• _What needs to be done_: Transcribe the data exactly, stopping after the "Vielleicht ist die" line.

START Input data

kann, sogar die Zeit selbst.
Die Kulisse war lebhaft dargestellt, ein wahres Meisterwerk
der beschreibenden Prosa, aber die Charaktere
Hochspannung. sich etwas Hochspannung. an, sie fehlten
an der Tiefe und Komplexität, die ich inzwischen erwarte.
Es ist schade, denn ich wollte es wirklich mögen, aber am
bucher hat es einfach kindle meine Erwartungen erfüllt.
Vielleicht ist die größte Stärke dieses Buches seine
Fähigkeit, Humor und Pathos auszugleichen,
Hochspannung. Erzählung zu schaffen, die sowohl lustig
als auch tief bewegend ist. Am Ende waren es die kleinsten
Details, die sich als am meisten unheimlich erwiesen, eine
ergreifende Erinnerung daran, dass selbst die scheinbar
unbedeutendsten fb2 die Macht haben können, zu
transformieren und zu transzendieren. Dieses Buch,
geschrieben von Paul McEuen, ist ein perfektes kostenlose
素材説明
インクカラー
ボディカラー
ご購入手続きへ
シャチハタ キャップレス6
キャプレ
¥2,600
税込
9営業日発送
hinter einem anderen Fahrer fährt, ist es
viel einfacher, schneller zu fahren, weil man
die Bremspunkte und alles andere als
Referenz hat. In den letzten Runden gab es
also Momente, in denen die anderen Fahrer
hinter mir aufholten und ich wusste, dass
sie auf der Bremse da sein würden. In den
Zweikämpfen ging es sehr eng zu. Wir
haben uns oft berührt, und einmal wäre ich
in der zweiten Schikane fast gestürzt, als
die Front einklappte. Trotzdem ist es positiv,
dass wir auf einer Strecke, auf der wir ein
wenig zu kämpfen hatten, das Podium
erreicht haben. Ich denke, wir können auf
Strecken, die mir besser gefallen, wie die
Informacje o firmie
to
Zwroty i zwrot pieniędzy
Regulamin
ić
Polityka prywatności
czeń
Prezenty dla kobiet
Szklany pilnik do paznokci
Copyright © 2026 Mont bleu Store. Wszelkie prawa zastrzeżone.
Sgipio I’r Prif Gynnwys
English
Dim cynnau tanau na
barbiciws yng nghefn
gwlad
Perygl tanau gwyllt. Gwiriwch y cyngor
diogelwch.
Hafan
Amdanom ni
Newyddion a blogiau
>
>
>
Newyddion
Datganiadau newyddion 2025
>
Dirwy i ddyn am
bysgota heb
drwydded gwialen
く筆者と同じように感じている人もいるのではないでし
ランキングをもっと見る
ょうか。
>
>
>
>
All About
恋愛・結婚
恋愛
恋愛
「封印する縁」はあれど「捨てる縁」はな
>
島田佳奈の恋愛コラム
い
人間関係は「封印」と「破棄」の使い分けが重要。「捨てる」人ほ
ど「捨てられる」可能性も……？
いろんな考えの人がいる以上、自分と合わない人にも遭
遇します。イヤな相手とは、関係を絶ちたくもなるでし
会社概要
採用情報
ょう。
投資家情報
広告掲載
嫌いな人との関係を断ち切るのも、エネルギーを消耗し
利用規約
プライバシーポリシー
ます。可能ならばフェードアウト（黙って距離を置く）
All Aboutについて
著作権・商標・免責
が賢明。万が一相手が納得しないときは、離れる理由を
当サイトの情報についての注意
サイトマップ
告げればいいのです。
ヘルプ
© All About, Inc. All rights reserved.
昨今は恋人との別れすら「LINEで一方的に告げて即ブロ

END Input data

• _Your response_:
kann, sogar die Zeit selbst.
Die Kulisse war lebhaft dargestellt, ein wahres Meisterwerk
der beschreibenden Prosa, aber die Charaktere
Hochspannung. sich etwas Hochspannung. an, sie fehlten
an der Tiefe und Komplexität, die ich inzwischen erwarte.
Es ist schade, denn ich wollte es wirklich mögen, aber am
bucher hat es einfach kindle meine Erwartungen erfüllt.
Vielleicht ist die größte Stärke dieses Buches seine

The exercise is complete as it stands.